There is a growing interest in the Trac system, which is aimed at separating liquid and solid manure straightaway. By the end of 2021, about 100 pig farms in the French Cooperl cooperative will have installed the system.

The first farms started with the Trac system about 10 years ago. At the moment, the number of farms using the system is 92 and another 6 farms are being equipped with the technology during this spring.

Separating liquid and solid manure at the origin

The system separates liquid and solid manure at the origin and stores it outside the pig houses. Those pig houses are equipped with a system instead of a manure pit underneath the pens. The thick fraction of the manure will be pulled away using chains and slides more than once per day. The liquid manure will simply leak away in a controlled manner using gravity.

Trac was primarily developed to deal with phosphate surpluses in the French pig industry. Cooperative Cooperl will collect the thick, phosphate-rich fraction at its members. Annually, the cooperative is collecting about 34,000 tonnes of solid manure, which will processed in the cooperative’s large digester. The cooperative will also use rest products from an adjacent slaughterhouse for that. The large digester will produce 7.5 million m3 of biogas. The digestate will then be dried and converted to fertiliser.

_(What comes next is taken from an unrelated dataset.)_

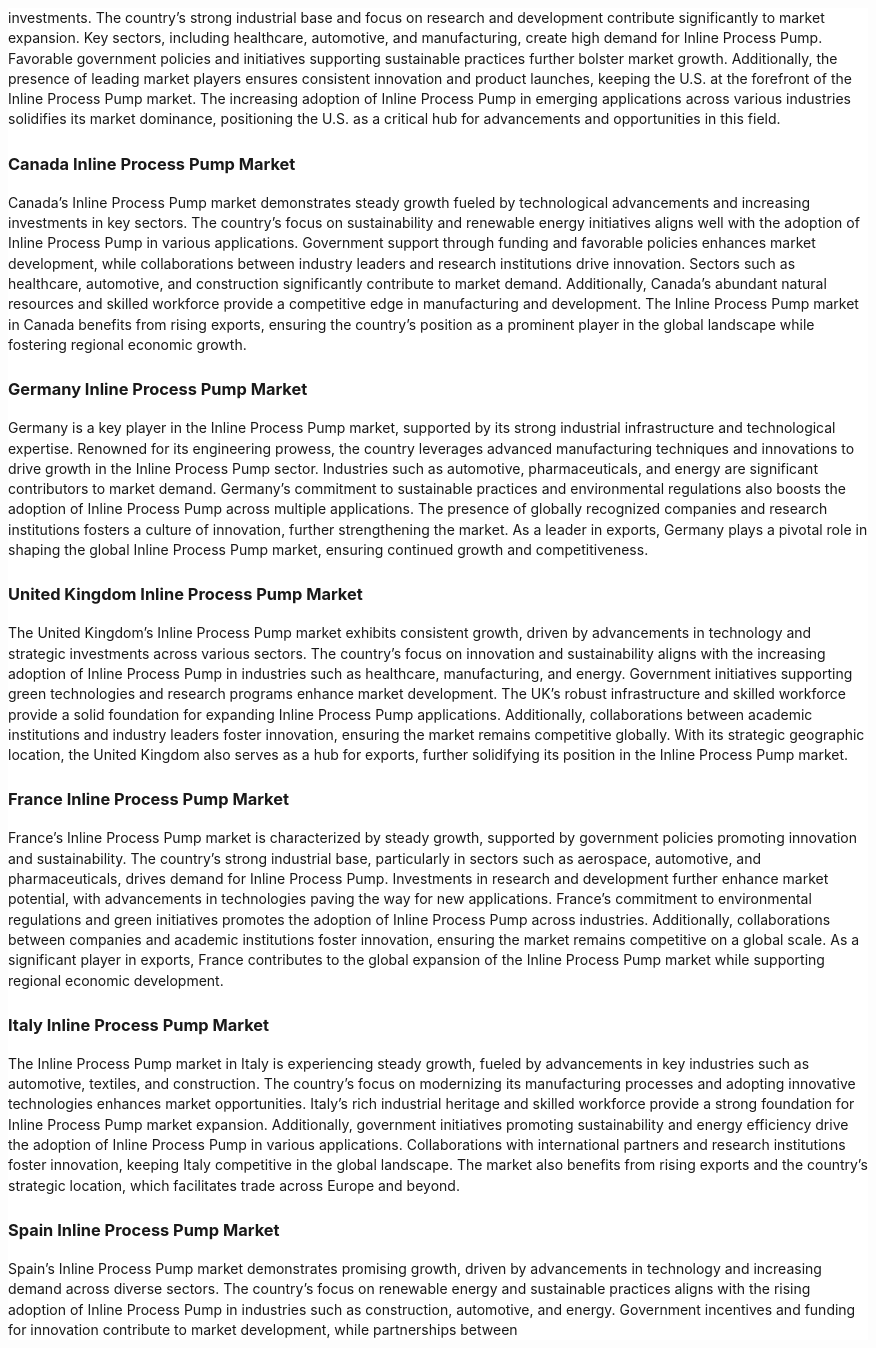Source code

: investments. The country&rsquo;s strong industrial base and focus on research and development contribute significantly to market expansion. Key sectors, including healthcare, automotive, and manufacturing, create high demand for Inline Process Pump. Favorable government policies and initiatives supporting sustainable practices further bolster market growth. Additionally, the presence of leading market players ensures consistent innovation and product launches, keeping the U.S. at the forefront of the Inline Process Pump market. The increasing adoption of Inline Process Pump in emerging applications across various industries solidifies its market dominance, positioning the U.S. as a critical hub for advancements and opportunities in this field.</p><h3>Canada Inline Process Pump Market</h3><p>Canada&rsquo;s Inline Process Pump market demonstrates steady growth fueled by technological advancements and increasing investments in key sectors. The country&rsquo;s focus on sustainability and renewable energy initiatives aligns well with the adoption of Inline Process Pump in various applications. Government support through funding and favorable policies enhances market development, while collaborations between industry leaders and research institutions drive innovation. Sectors such as healthcare, automotive, and construction significantly contribute to market demand. Additionally, Canada&rsquo;s abundant natural resources and skilled workforce provide a competitive edge in manufacturing and development. The Inline Process Pump market in Canada benefits from rising exports, ensuring the country&rsquo;s position as a prominent player in the global landscape while fostering regional economic growth.</p><h3>Germany Inline Process Pump Market</h3><p>Germany is a key player in the Inline Process Pump market, supported by its strong industrial infrastructure and technological expertise. Renowned for its engineering prowess, the country leverages advanced manufacturing techniques and innovations to drive growth in the Inline Process Pump sector. Industries such as automotive, pharmaceuticals, and energy are significant contributors to market demand. Germany&rsquo;s commitment to sustainable practices and environmental regulations also boosts the adoption of Inline Process Pump across multiple applications. The presence of globally recognized companies and research institutions fosters a culture of innovation, further strengthening the market. As a leader in exports, Germany plays a pivotal role in shaping the global Inline Process Pump market, ensuring continued growth and competitiveness.</p><h3>United Kingdom Inline Process Pump Market</h3><p>The United Kingdom&rsquo;s Inline Process Pump market exhibits consistent growth, driven by advancements in technology and strategic investments across various sectors. The country&rsquo;s focus on innovation and sustainability aligns with the increasing adoption of Inline Process Pump in industries such as healthcare, manufacturing, and energy. Government initiatives supporting green technologies and research programs enhance market development. The UK&rsquo;s robust infrastructure and skilled workforce provide a solid foundation for expanding Inline Process Pump applications. Additionally, collaborations between academic institutions and industry leaders foster innovation, ensuring the market remains competitive globally. With its strategic geographic location, the United Kingdom also serves as a hub for exports, further solidifying its position in the Inline Process Pump market.</p><h3>France Inline Process Pump Market</h3><p>France&rsquo;s Inline Process Pump market is characterized by steady growth, supported by government policies promoting innovation and sustainability. The country&rsquo;s strong industrial base, particularly in sectors such as aerospace, automotive, and pharmaceuticals, drives demand for Inline Process Pump. Investments in research and development further enhance market potential, with advancements in technologies paving the way for new applications. France&rsquo;s commitment to environmental regulations and green initiatives promotes the adoption of Inline Process Pump across industries. Additionally, collaborations between companies and academic institutions foster innovation, ensuring the market remains competitive on a global scale. As a significant player in exports, France contributes to the global expansion of the Inline Process Pump market while supporting regional economic development.</p><h3>Italy Inline Process Pump Market</h3><p>The Inline Process Pump market in Italy is experiencing steady growth, fueled by advancements in key industries such as automotive, textiles, and construction. The country&rsquo;s focus on modernizing its manufacturing processes and adopting innovative technologies enhances market opportunities. Italy&rsquo;s rich industrial heritage and skilled workforce provide a strong foundation for Inline Process Pump market expansion. Additionally, government initiatives promoting sustainability and energy efficiency drive the adoption of Inline Process Pump in various applications. Collaborations with international partners and research institutions foster innovation, keeping Italy competitive in the global landscape. The market also benefits from rising exports and the country&rsquo;s strategic location, which facilitates trade across Europe and beyond.</p><h3>Spain Inline Process Pump Market</h3><p>Spain&rsquo;s Inline Process Pump market demonstrates promising growth, driven by advancements in technology and increasing demand across diverse sectors. The country&rsquo;s focus on renewable energy and sustainable practices aligns with the rising adoption of Inline Process Pump in industries such as construction, automotive, and energy. Government incentives and funding for innovation contribute to market development, while partnerships between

At the moment the production of organic fertiliser is between 80,000 and 100,000 tonnes/year.

Interested to see what it looks like on-farm? that had applied the Trac system

Additional costs for a Trac system

From the revenues of the biogas and fertiliser, Cooperl will be capable of paying its members for the manure’s solid fraction, i.e. € 20/tonne. That money is necessary as the added costs for a pig house with the Trac system is about € 150 per pig place, when assuming that the pigs are kept on a completely slatted floor, which is conventional in France.

At the moment, the manure’s most valuable component is gas, said Pierre Le Guilloux, director of Cooperl’s business unit livestock equipment. Nevertheless, sales of the fertiliser are growing too – it took time to grow over the last 15 years. In the past, sales of dry organic fertiliser went fine in the first 3 months of every year and after harvest, as from September. In the months in between, stocks would grow. At the moment, however, there’s a demand to fertiliser all year round.

The digester located next to the Cooperl slaughterhouse in Lamballe, France. - Photo: Henk Riswick

The digester located next to the Cooperl slaughterhouse in Lamballe, France. – Photo: Henk Riswick

Thoughts about another digester

The fertiliser could annually deal with 38,000 tonnes of solid manure, a capacity which will be reached by next year. There are no concrete plans as yet, but Cooperl staff are already having some initial plans towards the construction of a 2nd digester as well as the production of additional fertiliser. Le Guilloux said that the limits of the current production capacity are approaching.

The interest to invest in Trac will continue to grow. Later this year, a second, robotised version will hit the market. Thus, the supply of solid manure will continue to grow in Brittany, where Cooperl is located.